Ontario’s Irresponsible Government
by Peter Russell
It is entirely Dalton McGuinty’s business to decide when it is time for him step down as Premier and Leader of the Ontario Liberal Party.
But it was wrong for him to advise the Lieutenant Governor to prorogue the legislature for the convenience of his party.
In doing so he put the interests of his party ahead of the principles of parliamentary democracy.
In the circumstances before us now in Ontario that threat is very real.
The main business of the present session of the Legislative Assembly is far from over.
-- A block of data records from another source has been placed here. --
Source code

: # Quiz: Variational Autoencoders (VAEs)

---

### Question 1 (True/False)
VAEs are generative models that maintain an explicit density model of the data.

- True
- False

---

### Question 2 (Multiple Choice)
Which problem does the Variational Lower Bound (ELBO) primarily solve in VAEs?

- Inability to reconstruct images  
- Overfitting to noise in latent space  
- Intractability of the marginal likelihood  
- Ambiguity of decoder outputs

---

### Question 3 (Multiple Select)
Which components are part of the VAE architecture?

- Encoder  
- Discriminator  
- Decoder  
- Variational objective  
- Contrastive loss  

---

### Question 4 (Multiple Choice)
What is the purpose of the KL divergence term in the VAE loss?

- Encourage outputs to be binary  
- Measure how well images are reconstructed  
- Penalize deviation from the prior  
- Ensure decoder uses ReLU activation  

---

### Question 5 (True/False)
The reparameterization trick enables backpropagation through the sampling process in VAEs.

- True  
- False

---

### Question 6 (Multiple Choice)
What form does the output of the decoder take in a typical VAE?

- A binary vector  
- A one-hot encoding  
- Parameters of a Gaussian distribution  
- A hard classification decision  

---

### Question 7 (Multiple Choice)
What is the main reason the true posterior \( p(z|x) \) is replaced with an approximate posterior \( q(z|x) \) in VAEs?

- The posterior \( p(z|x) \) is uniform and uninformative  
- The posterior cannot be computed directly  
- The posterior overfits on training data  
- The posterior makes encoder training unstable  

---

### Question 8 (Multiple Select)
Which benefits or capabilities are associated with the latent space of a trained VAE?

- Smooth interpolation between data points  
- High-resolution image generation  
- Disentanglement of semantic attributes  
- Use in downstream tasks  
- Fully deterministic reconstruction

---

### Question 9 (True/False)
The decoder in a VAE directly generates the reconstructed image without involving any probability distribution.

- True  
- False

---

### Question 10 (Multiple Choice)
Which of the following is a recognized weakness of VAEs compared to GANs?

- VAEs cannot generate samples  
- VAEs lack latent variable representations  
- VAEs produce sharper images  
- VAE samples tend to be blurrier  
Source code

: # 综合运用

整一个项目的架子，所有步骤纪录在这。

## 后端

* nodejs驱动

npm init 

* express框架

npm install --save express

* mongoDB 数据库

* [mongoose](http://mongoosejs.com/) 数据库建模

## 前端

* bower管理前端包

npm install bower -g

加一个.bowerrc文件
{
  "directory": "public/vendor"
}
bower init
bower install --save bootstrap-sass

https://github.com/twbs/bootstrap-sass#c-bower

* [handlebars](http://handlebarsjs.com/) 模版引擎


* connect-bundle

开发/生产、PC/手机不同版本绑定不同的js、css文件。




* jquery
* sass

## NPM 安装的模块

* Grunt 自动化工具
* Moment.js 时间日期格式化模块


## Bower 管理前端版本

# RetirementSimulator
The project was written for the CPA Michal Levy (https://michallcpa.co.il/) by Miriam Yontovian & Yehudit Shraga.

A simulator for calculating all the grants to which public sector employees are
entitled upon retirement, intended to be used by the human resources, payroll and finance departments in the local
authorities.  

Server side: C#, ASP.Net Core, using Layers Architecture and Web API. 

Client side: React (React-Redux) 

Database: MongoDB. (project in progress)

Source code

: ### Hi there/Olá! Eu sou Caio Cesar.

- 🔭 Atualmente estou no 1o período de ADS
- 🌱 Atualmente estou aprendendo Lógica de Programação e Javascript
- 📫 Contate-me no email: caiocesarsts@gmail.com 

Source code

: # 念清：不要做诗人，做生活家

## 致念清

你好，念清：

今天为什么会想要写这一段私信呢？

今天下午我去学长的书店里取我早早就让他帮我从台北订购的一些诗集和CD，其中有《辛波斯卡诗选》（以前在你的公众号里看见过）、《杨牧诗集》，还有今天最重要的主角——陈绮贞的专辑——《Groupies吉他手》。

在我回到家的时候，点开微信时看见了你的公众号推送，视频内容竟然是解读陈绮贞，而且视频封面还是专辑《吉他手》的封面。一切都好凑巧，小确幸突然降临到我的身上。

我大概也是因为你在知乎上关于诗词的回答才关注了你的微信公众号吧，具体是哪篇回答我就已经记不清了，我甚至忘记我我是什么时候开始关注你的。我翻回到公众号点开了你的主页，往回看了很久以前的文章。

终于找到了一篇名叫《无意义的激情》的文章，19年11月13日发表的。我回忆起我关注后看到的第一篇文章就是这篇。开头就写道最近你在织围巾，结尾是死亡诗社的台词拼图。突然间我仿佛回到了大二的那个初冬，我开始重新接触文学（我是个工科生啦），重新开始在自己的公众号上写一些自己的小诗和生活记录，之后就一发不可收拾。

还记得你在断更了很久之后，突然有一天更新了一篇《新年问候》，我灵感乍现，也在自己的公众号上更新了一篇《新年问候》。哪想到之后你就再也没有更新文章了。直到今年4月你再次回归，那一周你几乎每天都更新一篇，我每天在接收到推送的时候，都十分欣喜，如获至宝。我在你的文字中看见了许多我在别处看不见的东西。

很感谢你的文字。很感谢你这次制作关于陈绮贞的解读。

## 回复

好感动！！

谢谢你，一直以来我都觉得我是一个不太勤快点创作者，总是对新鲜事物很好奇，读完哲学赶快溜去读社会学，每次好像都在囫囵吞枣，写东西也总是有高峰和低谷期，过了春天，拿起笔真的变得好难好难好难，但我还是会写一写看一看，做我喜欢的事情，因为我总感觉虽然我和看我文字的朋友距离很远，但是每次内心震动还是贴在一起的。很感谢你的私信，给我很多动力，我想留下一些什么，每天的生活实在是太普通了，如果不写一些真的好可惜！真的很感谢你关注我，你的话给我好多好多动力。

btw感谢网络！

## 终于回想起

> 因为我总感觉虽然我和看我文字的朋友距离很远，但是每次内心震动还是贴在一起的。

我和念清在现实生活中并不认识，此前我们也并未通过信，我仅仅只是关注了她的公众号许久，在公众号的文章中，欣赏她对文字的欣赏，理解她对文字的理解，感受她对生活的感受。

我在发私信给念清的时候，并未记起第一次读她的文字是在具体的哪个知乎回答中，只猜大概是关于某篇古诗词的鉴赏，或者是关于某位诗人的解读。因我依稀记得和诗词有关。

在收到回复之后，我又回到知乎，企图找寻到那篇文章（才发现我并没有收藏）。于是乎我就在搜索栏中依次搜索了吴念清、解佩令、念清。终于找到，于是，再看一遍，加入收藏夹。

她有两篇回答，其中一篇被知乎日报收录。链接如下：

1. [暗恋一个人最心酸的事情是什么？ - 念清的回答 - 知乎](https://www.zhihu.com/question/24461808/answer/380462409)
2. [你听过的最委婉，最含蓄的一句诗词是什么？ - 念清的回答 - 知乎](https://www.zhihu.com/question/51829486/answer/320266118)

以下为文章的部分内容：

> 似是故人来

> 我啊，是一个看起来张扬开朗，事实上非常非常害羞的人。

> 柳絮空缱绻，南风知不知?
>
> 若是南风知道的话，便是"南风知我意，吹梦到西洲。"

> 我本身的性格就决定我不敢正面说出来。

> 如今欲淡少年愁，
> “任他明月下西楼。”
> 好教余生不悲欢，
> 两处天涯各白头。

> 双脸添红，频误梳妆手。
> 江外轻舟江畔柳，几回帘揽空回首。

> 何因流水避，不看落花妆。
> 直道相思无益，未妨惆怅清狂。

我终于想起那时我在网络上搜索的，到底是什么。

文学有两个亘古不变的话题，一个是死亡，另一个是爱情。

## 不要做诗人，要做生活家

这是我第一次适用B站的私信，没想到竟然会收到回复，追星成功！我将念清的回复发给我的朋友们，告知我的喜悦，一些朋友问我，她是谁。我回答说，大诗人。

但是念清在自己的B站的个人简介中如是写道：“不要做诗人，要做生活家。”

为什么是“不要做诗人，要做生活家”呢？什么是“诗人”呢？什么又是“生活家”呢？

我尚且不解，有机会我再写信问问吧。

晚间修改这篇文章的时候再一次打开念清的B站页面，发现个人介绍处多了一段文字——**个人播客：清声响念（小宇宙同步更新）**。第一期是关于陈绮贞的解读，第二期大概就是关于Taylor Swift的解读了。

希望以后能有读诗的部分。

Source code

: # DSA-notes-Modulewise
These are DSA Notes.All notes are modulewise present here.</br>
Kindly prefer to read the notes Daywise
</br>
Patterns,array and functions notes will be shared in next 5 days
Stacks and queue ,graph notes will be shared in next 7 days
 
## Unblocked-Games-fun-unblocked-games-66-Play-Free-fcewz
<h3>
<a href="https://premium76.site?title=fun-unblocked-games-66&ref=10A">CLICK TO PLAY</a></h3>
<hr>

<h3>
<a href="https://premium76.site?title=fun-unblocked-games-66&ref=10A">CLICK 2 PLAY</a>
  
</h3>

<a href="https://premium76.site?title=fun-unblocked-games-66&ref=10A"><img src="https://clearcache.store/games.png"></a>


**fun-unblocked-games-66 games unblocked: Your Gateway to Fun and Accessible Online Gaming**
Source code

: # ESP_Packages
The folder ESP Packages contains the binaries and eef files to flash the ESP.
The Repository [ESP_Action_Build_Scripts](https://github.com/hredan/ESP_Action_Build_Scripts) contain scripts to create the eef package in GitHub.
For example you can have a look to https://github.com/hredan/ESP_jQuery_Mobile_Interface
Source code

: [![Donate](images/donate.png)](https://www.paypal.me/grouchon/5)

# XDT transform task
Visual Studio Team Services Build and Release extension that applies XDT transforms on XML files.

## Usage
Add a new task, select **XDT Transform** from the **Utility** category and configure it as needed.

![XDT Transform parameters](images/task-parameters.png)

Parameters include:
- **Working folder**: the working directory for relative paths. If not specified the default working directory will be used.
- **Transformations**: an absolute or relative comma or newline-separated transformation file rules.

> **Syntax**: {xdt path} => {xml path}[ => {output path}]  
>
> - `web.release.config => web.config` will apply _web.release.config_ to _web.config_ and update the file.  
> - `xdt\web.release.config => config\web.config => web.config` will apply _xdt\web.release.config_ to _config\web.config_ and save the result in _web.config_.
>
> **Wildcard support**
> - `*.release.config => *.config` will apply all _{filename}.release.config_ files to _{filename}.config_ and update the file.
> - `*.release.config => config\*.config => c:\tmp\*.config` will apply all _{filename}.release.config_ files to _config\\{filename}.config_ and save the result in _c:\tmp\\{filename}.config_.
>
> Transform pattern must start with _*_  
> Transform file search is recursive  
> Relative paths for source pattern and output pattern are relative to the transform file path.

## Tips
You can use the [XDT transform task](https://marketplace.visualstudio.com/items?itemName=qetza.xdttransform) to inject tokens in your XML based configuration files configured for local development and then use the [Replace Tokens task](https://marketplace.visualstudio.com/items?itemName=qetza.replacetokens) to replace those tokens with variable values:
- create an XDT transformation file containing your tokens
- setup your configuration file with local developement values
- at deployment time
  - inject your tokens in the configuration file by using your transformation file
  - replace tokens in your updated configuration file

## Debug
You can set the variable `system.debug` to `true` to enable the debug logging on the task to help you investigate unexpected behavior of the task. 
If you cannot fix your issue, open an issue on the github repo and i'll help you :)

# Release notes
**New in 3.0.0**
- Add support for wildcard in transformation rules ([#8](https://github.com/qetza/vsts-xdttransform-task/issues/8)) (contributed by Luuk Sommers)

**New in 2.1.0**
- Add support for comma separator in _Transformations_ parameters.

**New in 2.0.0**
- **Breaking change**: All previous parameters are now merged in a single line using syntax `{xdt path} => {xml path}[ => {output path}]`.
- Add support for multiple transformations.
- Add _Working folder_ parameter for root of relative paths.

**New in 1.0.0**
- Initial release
Among other things, the House has sent a motion of contempt against one of the government’s ministers to the Finance Committee for investigation. The government is wrestling with the largest deficit in the province’s history and has told us that a key component of its plan to deal with that deficit is to pass legislation curtailing free collective bargaining in the public sector. That plan is under attack by both opposition parties.
To tell us, as Mr. McGuinty did Monday, that he asked the Lieutenant Governor to prorogue the legislature “to allow these discussions with our labour partners and the opposition parties to occur in an atmosphere that is free of the heightened rancour of politics in the legislature” is to show contempt for parliamentary democracy.
When parliamentary democracy is functioning, the great issues of the day are thrashed out in the legislature that the people have elected and to which the government is responsible.
Debate in any parliamentary chamber can no doubt become raucous and full of rancour.
But we didn’t fight two world wars for a democracy in which the governing party can shut down the elected legislature to escape the heat of parliamentary debate.
Two points should add to our concern about this prorogation.
The first is that it is doubtful that Premier McGuinty’s government has the confidence of the legislative assembly.
His party does not have a majority in the legislature, and it seems likely that if his government faced the legislature now, and refused to abandon or modify its Protecting Public Services Bill, it would be defeated.
So here, as with Steven Harper in December, 2008, Dalton McGuinty appears to be avoiding a confidence vote.
But what makes his request for a prorogation worse than Harper’s is that it is open ended as to time.
The prorogation request that Governor General Jean granted Mr.Harper in December, 2008 came with the condition that prorogation would last for only a few days longer than the normal Christmas/New Years recess. Moreover, Mr. Harper undertook to face a confidence vote as soon as Parliament reassembled.
So far as we know, Lieutenant Governor Olney attached no time limit to the prorogation of Ontario’s Legislative Assembly.
It appears that parliamentary democracy will not be restored in Ontario until the Liberal Party has a new leader.
When parliamentary democracy is reduced to whatever is convenient for the governing party, we are coming very close to losing it.
Peter Russell is one of Canada's leading constitutional experts, advisor to Governors-General and Professor-Emeritus in Political Science at the University of Toronto.